Llama la atención en este sentido, que la mayoría de los creadores españoles de los que tiene obra hayan acabado siendo amigos personales suyos. Se han sentado en el comedor de su casa para hablar de arte y de la vida, han comido allí, han jugado juntos a los bolos o al dominó o han compartido largos ratos en sus estudios. Esta estrecha relación no sólo le ha servido para organizar más de 200 exposiciones y coordinar unos160 catálogos a lo largo de su vida, sino que ha sido un medio fundamental “para culturizarme yo y toda mi familia”, apunta. Por eso pide al público que se “acerquen a estos cuadros con mucho cariño. Son obras muy inteligentes que han oído hablar a sus creadores muchas veces en mi casa”.

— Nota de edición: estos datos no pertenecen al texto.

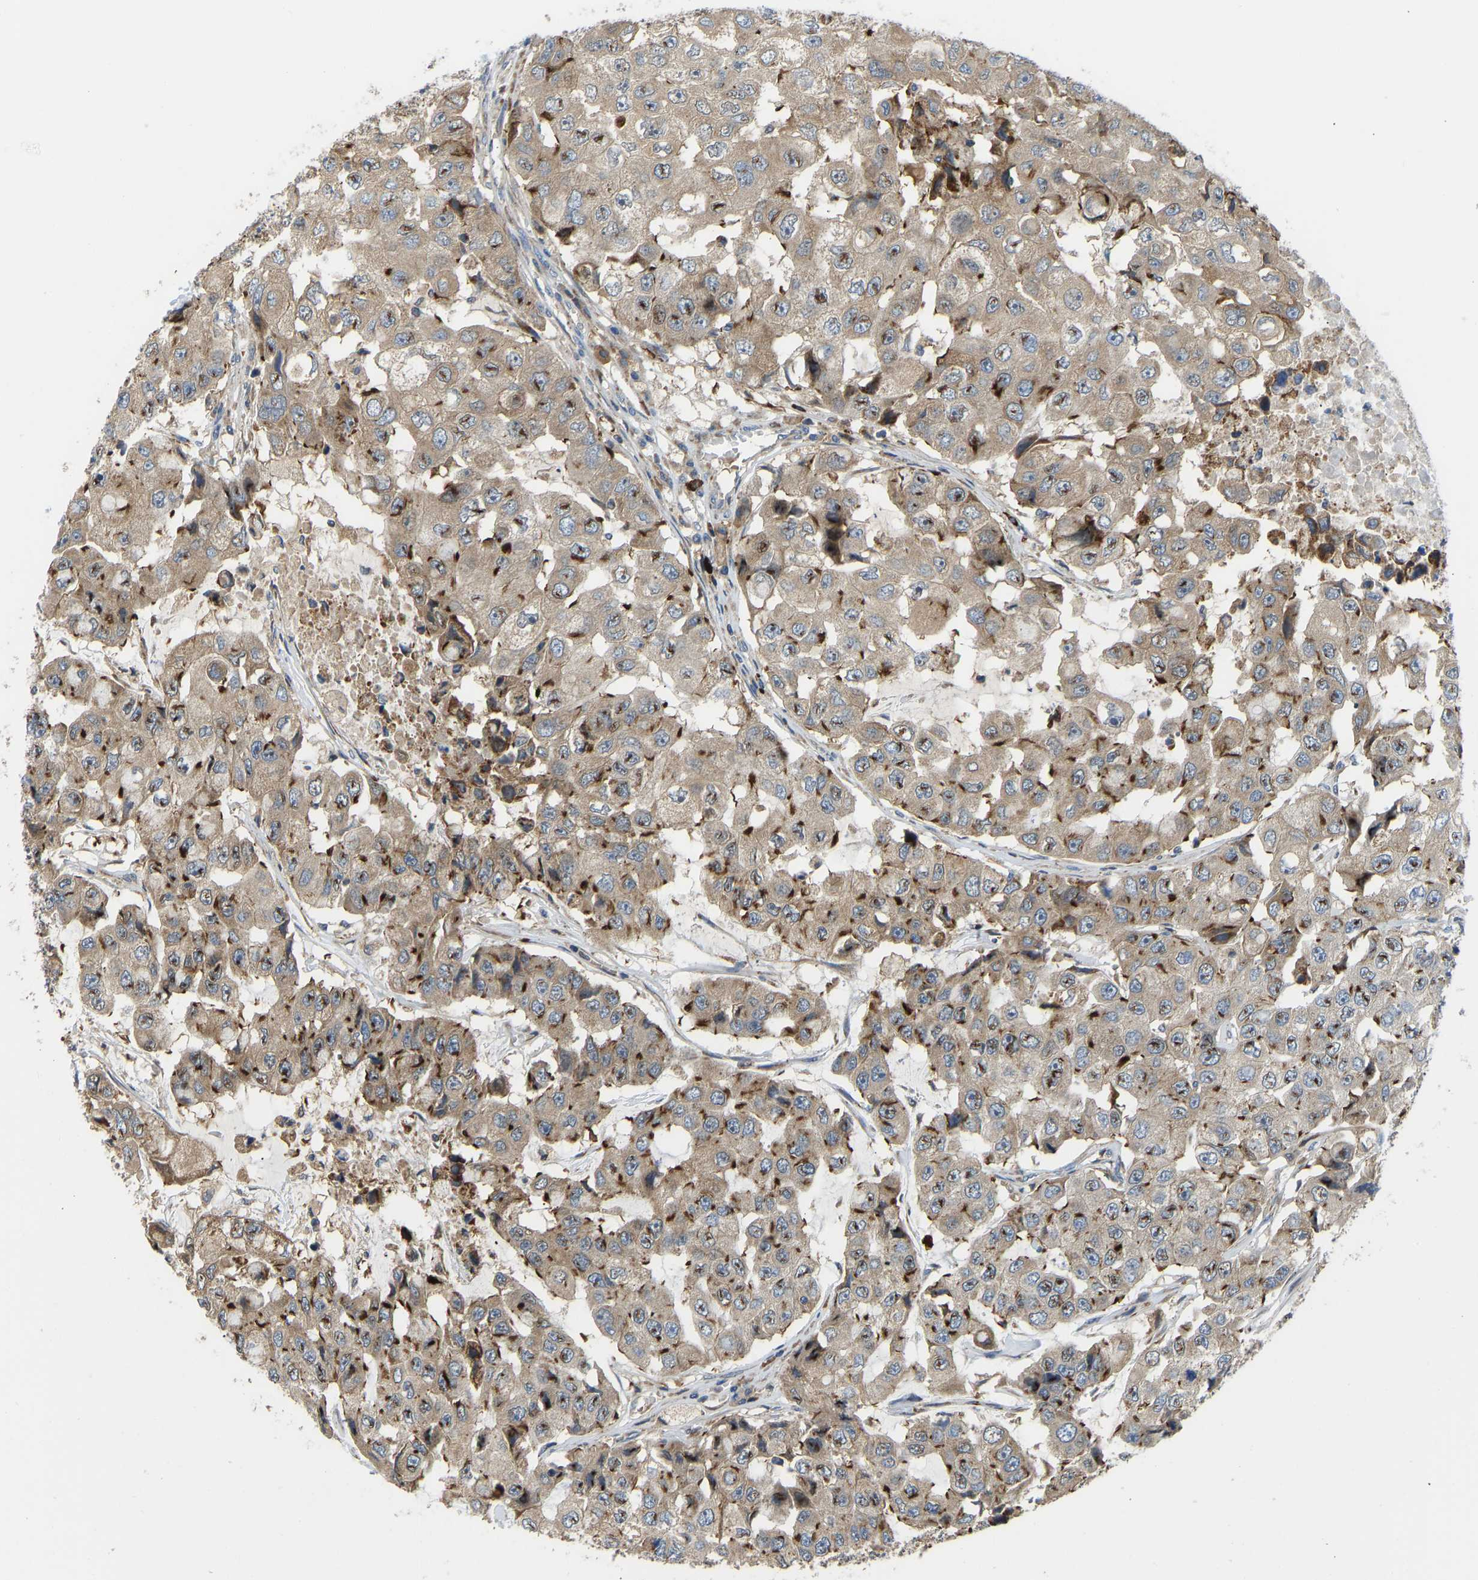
{"staining": {"intensity": "moderate", "quantity": ">75%", "location": "cytoplasmic/membranous"}, "tissue": "breast cancer", "cell_type": "Tumor cells", "image_type": "cancer", "snomed": [{"axis": "morphology", "description": "Duct carcinoma"}, {"axis": "topography", "description": "Breast"}], "caption": "This image displays IHC staining of human breast cancer, with medium moderate cytoplasmic/membranous expression in about >75% of tumor cells.", "gene": "RBP1", "patient": {"sex": "female", "age": 27}}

Con la perspectiva que le ofrece la edad, admite que su colección se ha gestado a cambio de un “sacrificio personal y familiar horroroso”. A la vez reconoce que “el arte ha sido consustancial para que yo viva y para ejercer mi profesión, porque también me ha servido de descanso”.

Predisposición genética

En cuanto al origen de su pasión por el arte, asegura que hay que buscarlo en una “cierta predisposición genética para admirar el arte”, algo que recuerda ya desde los diez años, cuando recortaba todos los cuadros y dibujos que aparecían en las revistas para colgarlos en la pared de su habitación. Esta sensibilidad de niño –aún sigue pensando que un cuadro “está vivo siempre y te dice cosas todos los días”- se fue cultivando con el tiempo a través de lecturas y libros (su biblioteca de arte tiene pocas comparaciones. De ella han salido ya tres tesis doctorales). Rápido el arte fue adquiriendo el primer lugar en su escala de valores materiales. Para Ferrer era antes un cuadro que un mueble o unas vacaciones y recuerda ahora cómo su apuesta por jóvenes valores, muchos de ellos discípulos de Vázquez Díaz o Benjamín Palencia, fue un acierto. Entonces, compró obras, entre otros, de García Ochoa, Francisco San José, Gregorio del Olmo o Carmen Laffón. La colección se fue refrendando después con firmas consagradas hasta reunir lo que ahora tiene y que le gustaría que cuando fallezca quede en manos de una fundación formada por sus hijos, “porque desintegrar la colección sería una pena”, señala.

Curiosamente sigue sin sentirse propietario de las obras. Asegura que el cuadro no es de quien las compra sino de su creador y en este sentido asegura haber cumplido siempre con la “obligación” de prestarlo para contribuir a una de las funciones intrínsecas del arte: “ir sembrando cultura”.